# Saved entries
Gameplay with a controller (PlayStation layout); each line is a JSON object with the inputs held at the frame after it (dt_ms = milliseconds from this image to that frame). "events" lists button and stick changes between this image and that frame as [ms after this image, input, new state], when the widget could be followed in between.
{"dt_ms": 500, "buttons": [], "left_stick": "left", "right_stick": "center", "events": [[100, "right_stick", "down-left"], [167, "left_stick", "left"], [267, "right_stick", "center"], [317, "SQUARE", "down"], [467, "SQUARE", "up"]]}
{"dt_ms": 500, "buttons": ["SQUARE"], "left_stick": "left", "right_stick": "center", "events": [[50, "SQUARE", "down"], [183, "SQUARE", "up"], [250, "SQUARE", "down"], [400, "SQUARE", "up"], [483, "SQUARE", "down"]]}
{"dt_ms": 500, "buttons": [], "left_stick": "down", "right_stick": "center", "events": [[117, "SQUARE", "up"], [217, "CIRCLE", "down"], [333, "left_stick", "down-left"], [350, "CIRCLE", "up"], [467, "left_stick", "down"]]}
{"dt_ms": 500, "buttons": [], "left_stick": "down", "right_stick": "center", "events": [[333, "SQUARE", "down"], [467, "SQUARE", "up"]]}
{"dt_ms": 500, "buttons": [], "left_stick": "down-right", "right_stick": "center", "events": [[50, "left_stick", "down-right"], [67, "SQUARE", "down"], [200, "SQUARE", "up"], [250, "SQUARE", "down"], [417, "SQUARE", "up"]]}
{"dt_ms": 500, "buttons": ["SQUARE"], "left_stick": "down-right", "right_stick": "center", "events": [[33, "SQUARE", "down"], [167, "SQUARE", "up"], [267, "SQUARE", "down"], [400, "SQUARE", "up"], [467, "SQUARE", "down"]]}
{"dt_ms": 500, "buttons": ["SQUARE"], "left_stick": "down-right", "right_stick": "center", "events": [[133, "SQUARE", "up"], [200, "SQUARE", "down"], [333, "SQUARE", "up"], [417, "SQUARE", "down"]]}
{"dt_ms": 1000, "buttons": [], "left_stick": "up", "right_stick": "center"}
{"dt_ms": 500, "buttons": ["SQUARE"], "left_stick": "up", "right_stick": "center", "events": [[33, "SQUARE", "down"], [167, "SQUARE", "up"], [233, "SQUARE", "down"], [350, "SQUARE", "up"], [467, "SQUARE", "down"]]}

# WORK INSTRUCTION
So that nothing is lost, transcribe each entry exactly as written.

# SOLUTION BELOW
Gameplay with a controller (PlayStation layout); each line is a JSON object with the inputs held at the frame after it (dt_ms = milliseconds from this image to that frame). "events" lists button and stick changes between this image and that frame as [ms after this image, input, new state], when the widget could be followed in between.
{"dt_ms": 500, "buttons": [], "left_stick": "left", "right_stick": "center", "events": [[100, "right_stick", "down-left"], [167, "left_stick", "left"], [267, "right_stick", "center"], [317, "SQUARE", "down"], [467, "SQUARE", "up"]]}
{"dt_ms": 500, "buttons": ["SQUARE"], "left_stick": "left", "right_stick": "center", "events": [[50, "SQUARE", "down"], [183, "SQUARE", "up"], [250, "SQUARE", "down"], [400, "SQUARE", "up"], [483, "SQUARE", "down"]]}
{"dt_ms": 500, "buttons": [], "left_stick": "down", "right_stick": "center", "events": [[117, "SQUARE", "up"], [217, "CIRCLE", "down"], [333, "left_stick", "down-left"], [350, "CIRCLE", "up"], [467, "left_stick", "down"]]}
{"dt_ms": 500, "buttons": [], "left_stick": "down", "right_stick": "center", "events": [[333, "SQUARE", "down"], [467, "SQUARE", "up"]]}
{"dt_ms": 500, "buttons": [], "left_stick": "down-right", "right_stick": "center", "events": [[50, "left_stick", "down-right"], [67, "SQUARE", "down"], [200, "SQUARE", "up"], [250, "SQUARE", "down"], [417, "SQUARE", "up"]]}
{"dt_ms": 500, "buttons": ["SQUARE"], "left_stick": "down-right", "right_stick": "center", "events": [[33, "SQUARE", "down"], [167, "SQUARE", "up"], [267, "SQUARE", "down"], [400, "SQUARE", "up"], [467, "SQUARE", "down"]]}
{"dt_ms": 500, "buttons": ["SQUARE"], "left_stick": "down-right", "right_stick": "center", "events": [[133, "SQUARE", "up"], [200, "SQUARE", "down"], [333, "SQUARE", "up"], [417, "SQUARE", "down"]]}
{"dt_ms": 1000, "buttons": [], "left_stick": "up", "right_stick": "center"}
{"dt_ms": 500, "buttons": ["SQUARE"], "left_stick": "up", "right_stick": "center", "events": [[33, "SQUARE", "down"], [167, "SQUARE", "up"], [233, "SQUARE", "down"], [350, "SQUARE", "up"], [467, "SQUARE", "down"]]}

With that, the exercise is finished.